Exercises to complete »
a) In the email thread about partitioning an Entity Framework model, why would updating two different models within the same transaction require MSDTC?
b) Continue the email thread about partitioning an Entity Framework model, starting right after its final sentence.
*** Excerpt to read
I would say that a very large model will negatively affect performance.   However, too many models are a pain to manage.  One rule to keep in mind is that if you try to update two different models within the same transaction you will have to rely on MSDTC because each context.SaveChanges is one transaction.  So, if you cleanly divide your tables with this in mind, you should be OK.

 

Sergey Barskiy

Principal Consultant

office: 678.405.0687 | mobile: 404.388.1899

cid:_2_0648EA840648E85C001BBCB886257279
Microsoft Worldwide Partner of the Year | Custom Development Solutions, Technical Innovation

 

From: CyclingFoodmanPA [mailto:cslanet@lhotka.net]
Sent: Tuesday, September 22, 2009 1:39 PM
To: Sergey Barskiy
Subject: [CSLA .NET] Partition of EF Model for large application.

 

I am getting ready to attack a fairly large project (currently 184 tables, 330 Relationships, etc.) and I am going to take the plunge with Silverlight 3, EF 1.0, Csla 3.7.x or Csla 3.8.x or whichever version is the most stable and current!

I have read that EF models, when they get large (100 tables) have problems.  Don't remember specifically what the problems were, but I remember reading there were problems.  Would it make sense to partition my EF Models in terms of functionality of the tables.  For example, there are some admin tables, some Operations tables (Products, Source, Product Blending, etc.), some Accounting (Billing, Tax Tables, etc.) and numerous other sub systems pertaining to the large system.
******
*** Exercise data
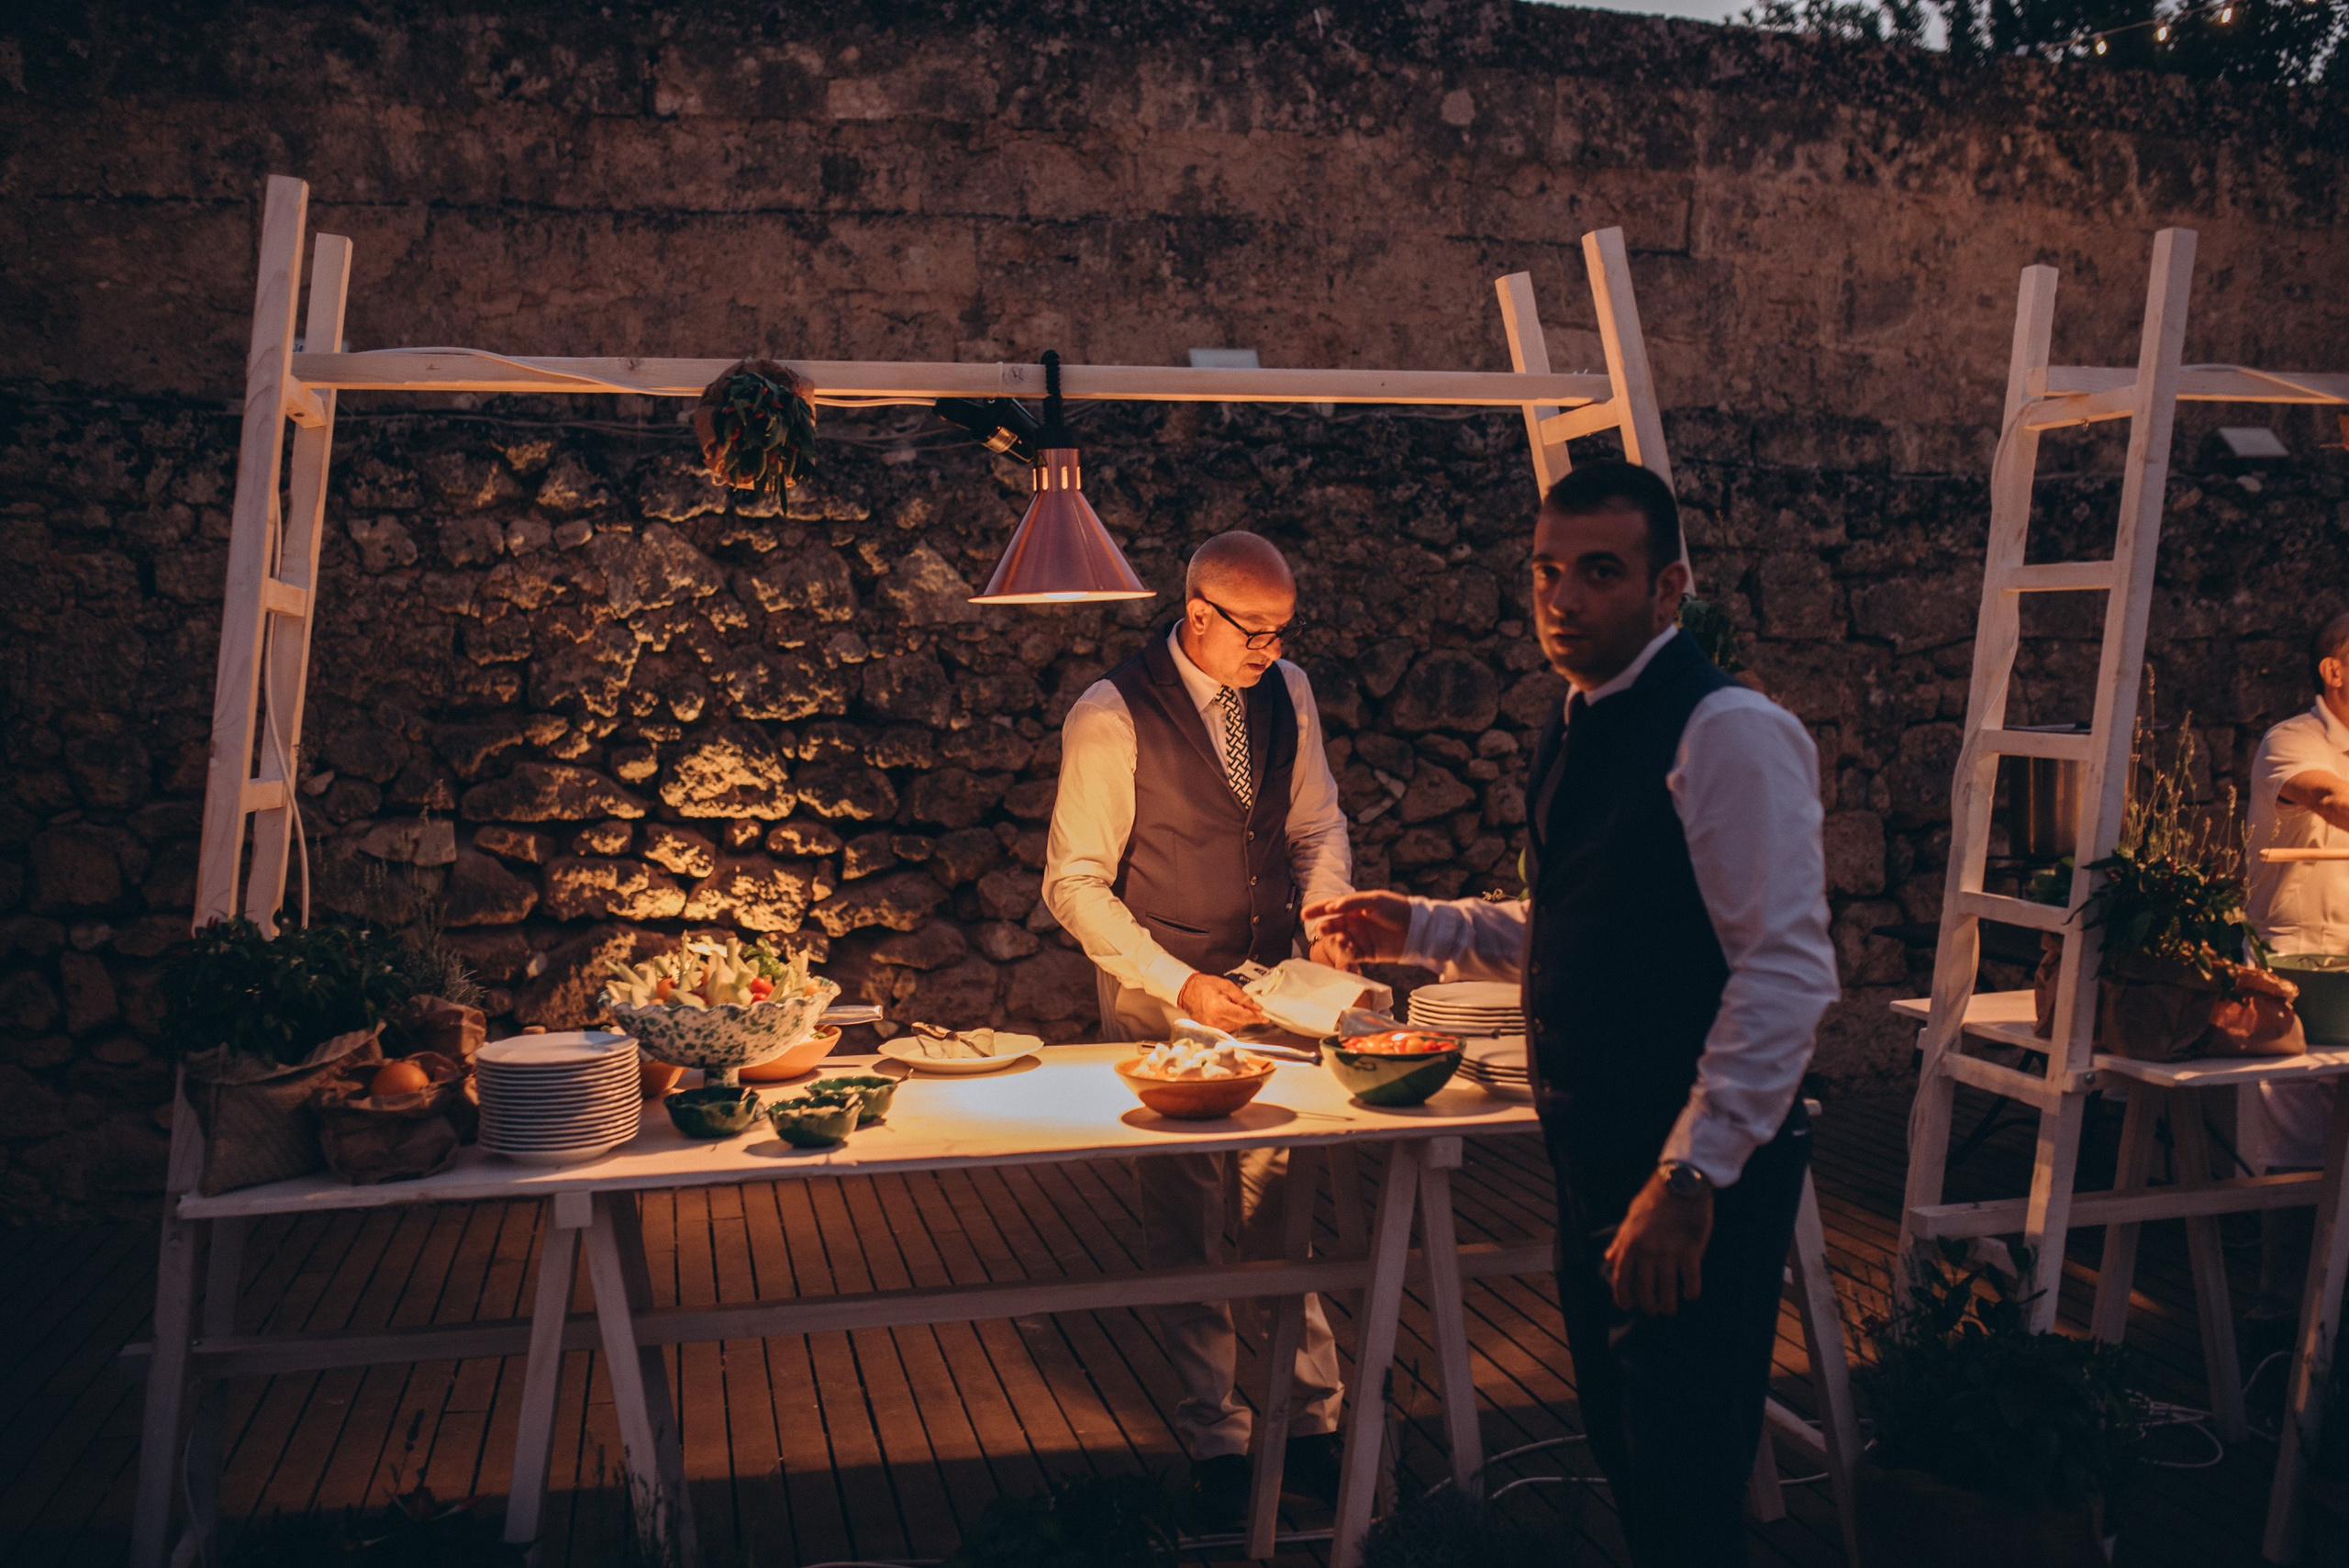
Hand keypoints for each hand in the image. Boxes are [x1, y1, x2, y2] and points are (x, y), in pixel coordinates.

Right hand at [1178, 973, 1265, 1031]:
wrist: (1187, 990)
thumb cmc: (1205, 985)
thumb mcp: (1226, 985)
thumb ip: (1242, 997)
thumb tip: (1256, 1007)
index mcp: (1219, 1008)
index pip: (1243, 1016)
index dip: (1256, 1017)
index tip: (1265, 1018)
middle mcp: (1215, 1021)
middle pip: (1240, 1023)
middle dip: (1248, 1016)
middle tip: (1252, 1008)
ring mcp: (1211, 1027)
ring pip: (1234, 1027)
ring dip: (1239, 1019)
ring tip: (1234, 1007)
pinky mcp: (1209, 1029)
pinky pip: (1227, 1028)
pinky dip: (1232, 1022)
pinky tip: (1229, 1013)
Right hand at [1300, 890, 1413, 965]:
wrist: (1417, 929)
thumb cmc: (1397, 910)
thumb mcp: (1375, 900)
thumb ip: (1352, 902)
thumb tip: (1331, 907)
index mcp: (1356, 907)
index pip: (1332, 907)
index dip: (1317, 910)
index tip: (1304, 914)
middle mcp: (1355, 922)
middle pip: (1332, 924)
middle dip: (1325, 927)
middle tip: (1321, 929)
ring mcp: (1360, 937)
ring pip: (1339, 940)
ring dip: (1336, 940)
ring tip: (1342, 938)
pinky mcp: (1367, 952)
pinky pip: (1350, 954)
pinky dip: (1346, 952)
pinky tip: (1349, 948)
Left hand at [1602, 1169, 1713, 1315]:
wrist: (1681, 1182)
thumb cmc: (1654, 1199)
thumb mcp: (1630, 1217)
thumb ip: (1620, 1241)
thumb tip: (1608, 1258)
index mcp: (1631, 1243)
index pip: (1622, 1279)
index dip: (1623, 1296)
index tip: (1627, 1306)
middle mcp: (1648, 1252)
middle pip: (1645, 1291)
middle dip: (1648, 1305)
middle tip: (1652, 1310)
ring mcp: (1670, 1253)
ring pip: (1668, 1291)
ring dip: (1668, 1305)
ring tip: (1669, 1309)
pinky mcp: (1692, 1251)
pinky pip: (1691, 1281)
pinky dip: (1690, 1292)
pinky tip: (1689, 1294)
******
Answers by item number »
a) Each context.SaveChanges is one transaction.

b)
Would it make sense to partition the EF Model into subsystems and keep the business objects (Server and SL) in one .dll (Rocky mentioned earlier that it is good to keep the number of assemblies down and that makes sense based on his reasoning).  Doing this, each EF Model could have anywhere from 20 tables to 50 depending on the sub system.  Any advice, recomendations would be most appreciated.  Yes, I know it is EF v1.0, but I have to start somewhere and I don't want to wait until EF 2.0.  There may be some converting of code when the new version comes out but might as well go for it.

CyclingFoodmanPA

 



RockfordLhotka replied on Wednesday, September 23, 2009

sergeyb:

I would say that a very large model will negatively affect performance.   However, too many models are a pain to manage.  One rule to keep in mind is that if you try to update two different models within the same transaction you will have to rely on MSDTC because each context.SaveChanges is one transaction.  So, if you cleanly divide your tables with this in mind, you should be OK.

Is that really true Sergey?

You'd think there would be some way to get EF to use a pre-opened database connection or something, so you could update multiple models against the same database by reusing the same connection?

sergeyb replied on Wednesday, September 23, 2009

That is what I thought as well.  Context actually has an overload that takes store (underlying) connection, but if connection is already open (which it will be because it was using by another context), constructor will throw an exception “Connection already open”.  I even posted this on the EF forum (http://social.msdn.microsoft.com/Forums/en-US/adodotnetentityframework/thread/01e68e13-04ca-4576-8808-8dd7aca5f273 ), but got no reply.  The only way around it that I am aware of is to rely on MSDTC.

 

Sergey Barskiy

Principal Consultant

office: 678.405.0687 | mobile: 404.388.1899

cid:_2_0648EA840648E85C001BBCB886257279
Microsoft Worldwide Partner of the Year | Custom Development Solutions, Technical Innovation

 

From: RockfordLhotka [mailto:cslanet@lhotka.net]
Sent: Wednesday, September 23, 2009 9:58 AM
To: Sergey Barskiy
Subject: Re: [CSLA .NET] RE: Partition of EF Model for large application.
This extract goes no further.